→ SOURCE EXTRACT
The General Motors Corp. bankruptcy, which dooms the Wilmington-area plant that makes Saturns and Pontiacs, will create temporary legal and financial work for Wilmington Trust Corp., four miles away.
GM bondholders rely on Wilmington Trust to serve as trustee representing investors who hold $23 billion in bonds in the stricken automaker. Trustees do anything from seizing assets to administering payments and the endless flow of court data.
The bank replaced former bond trustee Citibank, which could have a tough time representing bondholders because GM owes it piles of money. For Wilmington Trust, no loan, no conflict.
"We'll be in it as long as they're in bankruptcy,"
said Dan Fisher, head of the bankruptcy group in the bank's Corporate Client Services Unit.
When Lehman Bros. Holdings Inc. failed last fall, "we probably had 30 people working on it" during peak periods, said client services head Bill Farrell. GM will mean more work than that. In all, Farrell's unit employs 460 lawyers, accountants, and other professionals, up from 250 five years ago, after a string of acquisitions.
The work won't likely spread, however, to Wilmington's Rodney Square corporate law firms. Like many recent corporate bankruptcies, General Motors filed, not in federal bankruptcy court in Wilmington, where it is legally incorporated, but in the larger New York court. Wilmington Trust has hired Gibson, Dunn & Crutcher L.L.P.'s New York office as legal counsel.
Vanguard Group Inc., advised by Chicago-based William Blair & Co. L.L.C., has bid $5 billion for rival Barclays' iShares exchange-traded funds business, the U.K.-based Telegraph newspaper claimed yesterday.
Barclays already has a $4.4 billion offer from a private-equity group. It's got until June 18 to top that.

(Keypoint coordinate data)
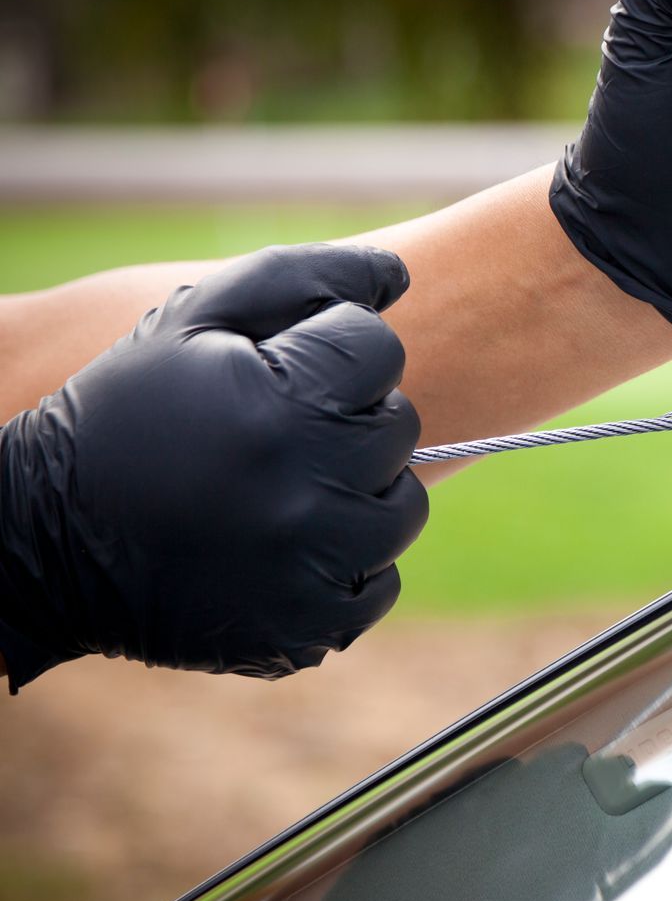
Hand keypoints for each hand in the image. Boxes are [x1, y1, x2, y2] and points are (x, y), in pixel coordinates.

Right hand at [0, 245, 426, 688]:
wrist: (42, 543)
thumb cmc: (124, 414)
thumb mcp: (188, 320)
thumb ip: (301, 278)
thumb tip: (399, 272)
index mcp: (282, 404)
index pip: (378, 351)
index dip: (333, 354)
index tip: (284, 373)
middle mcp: (308, 489)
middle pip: (399, 428)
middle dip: (348, 420)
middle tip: (278, 433)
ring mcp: (313, 567)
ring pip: (401, 508)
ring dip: (358, 493)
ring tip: (282, 489)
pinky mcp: (308, 628)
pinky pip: (378, 585)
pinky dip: (344, 567)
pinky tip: (282, 547)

→ ASSIGNMENT
Please continue the news article about the GM bankruptcy and Wilmington Trust, writing on from its last sentence.

→ REPLY
Vanguard would not say if it made an offer. Vanguard-watchers are skeptical. "My gut reaction is, not in a million years," said Philadelphia fund consultant and deal-maker Burton J. Greenwald.
With its broad shareholder-ownership structure and lack of debt, "Vanguard has a long history of not making acquisitions," Greenwald said. It looks, but seldom closes, preferring to build its own.
"This smacks of investment bankers trying to boost their bids," Daniel P. Wiener, Brooklyn-based publisher of the Independent Advisor for Vanguard Investors newsletter, told me. Vanguard is unlikely to outbid competitors, "given their 'cheap' ethos."
We hear Janney Montgomery Scott L.L.C. is negotiating to bulk up its New York office with Wall Street pros looking to escape bank-owned, taxpayer-subsidized firms (Morgan Stanley, Goldman Sachs Group Inc., Merrill Lynch & Co. Inc., SmithBarney), where compensation is restricted under federal TARP program guidelines.
Starbucks Corp. is using brokers from the Cushman & Wakefield Inc. commercial real estate brokerage to get landlords to reduce rental rates for stores around the country, a couple of Philadelphia real estate sources tell me.
Starbucks operates more than 7,000 stores and licenses more than 4,000 more, and it said in January that it was trying to cut costs across the board. The company "is pushing some U.S. landlords for as much as a 25 percent reduction in lease rates, taking advantage of a declining real estate market to save on rent," Bloomberg reported last week.
Tough on landlords. Will it also mean cheaper coffee?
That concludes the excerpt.